▸ Aim of the task
Extract each line from the entries below that contains the word "roll", and copy every such line in full.

▸ Records for processing

•••••

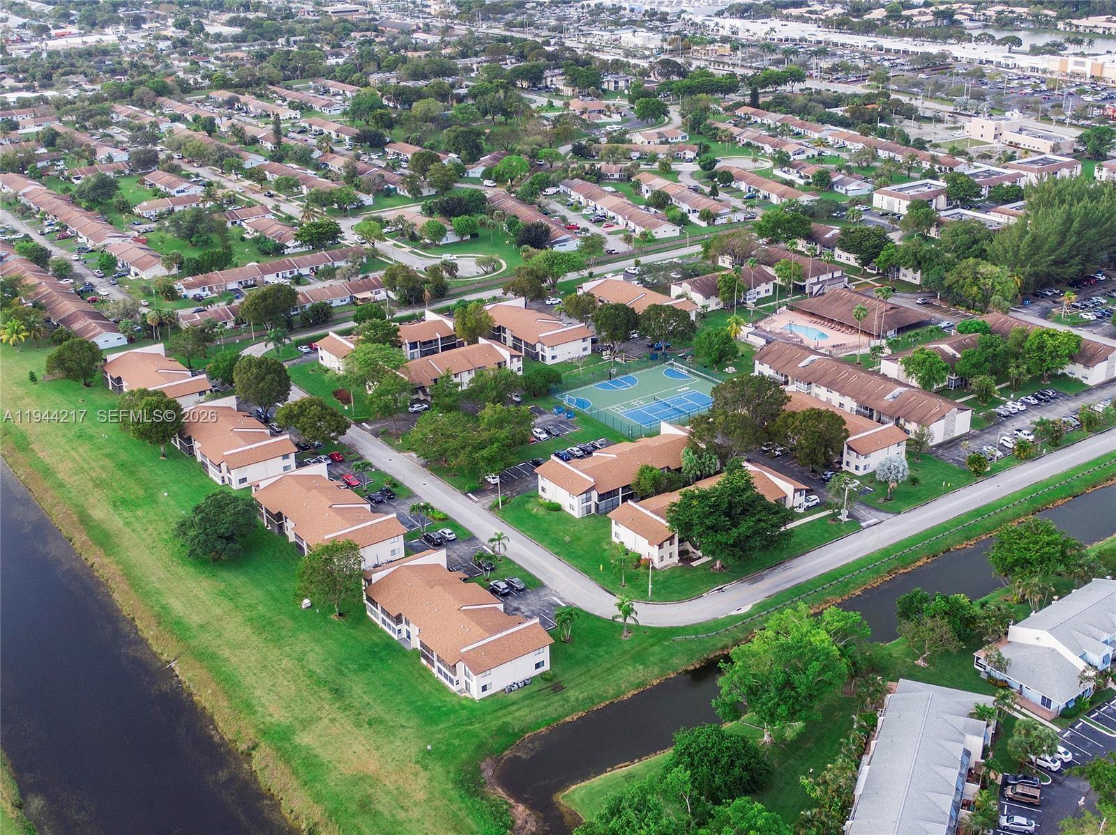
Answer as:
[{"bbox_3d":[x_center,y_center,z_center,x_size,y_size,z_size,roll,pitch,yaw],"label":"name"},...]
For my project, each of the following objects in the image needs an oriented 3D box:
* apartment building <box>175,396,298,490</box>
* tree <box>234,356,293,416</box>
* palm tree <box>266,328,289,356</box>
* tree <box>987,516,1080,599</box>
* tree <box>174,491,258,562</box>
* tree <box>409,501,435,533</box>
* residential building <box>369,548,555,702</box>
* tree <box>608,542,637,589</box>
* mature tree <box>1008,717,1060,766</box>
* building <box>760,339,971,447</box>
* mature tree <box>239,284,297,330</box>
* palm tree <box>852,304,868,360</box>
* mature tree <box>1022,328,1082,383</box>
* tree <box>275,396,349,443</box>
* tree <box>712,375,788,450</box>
[{"bbox_3d":[-75.280,4.500,302.110,18.500,7.320,40.470,-17,28,-32],"label":"apartment building"},{"bbox_3d":[-70.910,-6.580,317.680,13.480,15.350,13.480,-7,24,-12],"label":"tree"},{"bbox_3d":[-76.743,-20.479,359.723,6.300,7.700,6.100,-2,23,0],"label":"palm tree"},{"bbox_3d":[83.134,25.491,231.640,15.520,15.760,15.520,-2,23,0],"label":"tree"},{"bbox_3d":[-67.142,21.649,259.688,15.500,12.400,15.500,-8,25,-15],"label":"tree"},{"bbox_3d":[-26.930,20.360,263.790,5.190,6.110,5.190,-4,23,-6],"label":"tree"},{"bbox_3d":[-18.651,34.238,229.063,17.600,7.600,39.800,-17,27,-31],"label":"residential building"},{"bbox_3d":[11.971,28.085,246.256,4.800,8.200,4.800,0,24,3],"label":"tree"},{"bbox_3d":[70.010,49.121,194.969,7.000,8.400,7.000,9,25,21],"label":"mature tree"},{"bbox_3d":[73.210,-7.440,321.740,16.230,7.620,57.580,-16,27,-31],"label":"building"},{"bbox_3d":[-82.940,-30.980,378.980,16.150,12.730,16.150,-6,24,-12],"label":"mature tree"},{"bbox_3d":[79.592,-21.968,347.678,4.200,16.000,4.200,4,24,13],"label":"palm tree"},{"bbox_3d":[123.431,-15.400,327.964,14.000,13.300,13.300,-2,23,0],"label":"mature tree"},{"bbox_3d":[-55.823,2.184,299.559,16.500,11.700,14.800,-2,23,0],"label":"tree"},{"bbox_3d":[43.038,-0.908,296.907,17.620,16.300,17.620,-2,23,0],"label":"tree"}]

•••••

▸ Completed task
[{"bbox_3d":[x_center,y_center,z_center,x_size,y_size,z_size,roll,pitch,yaw],"label":"name"},...]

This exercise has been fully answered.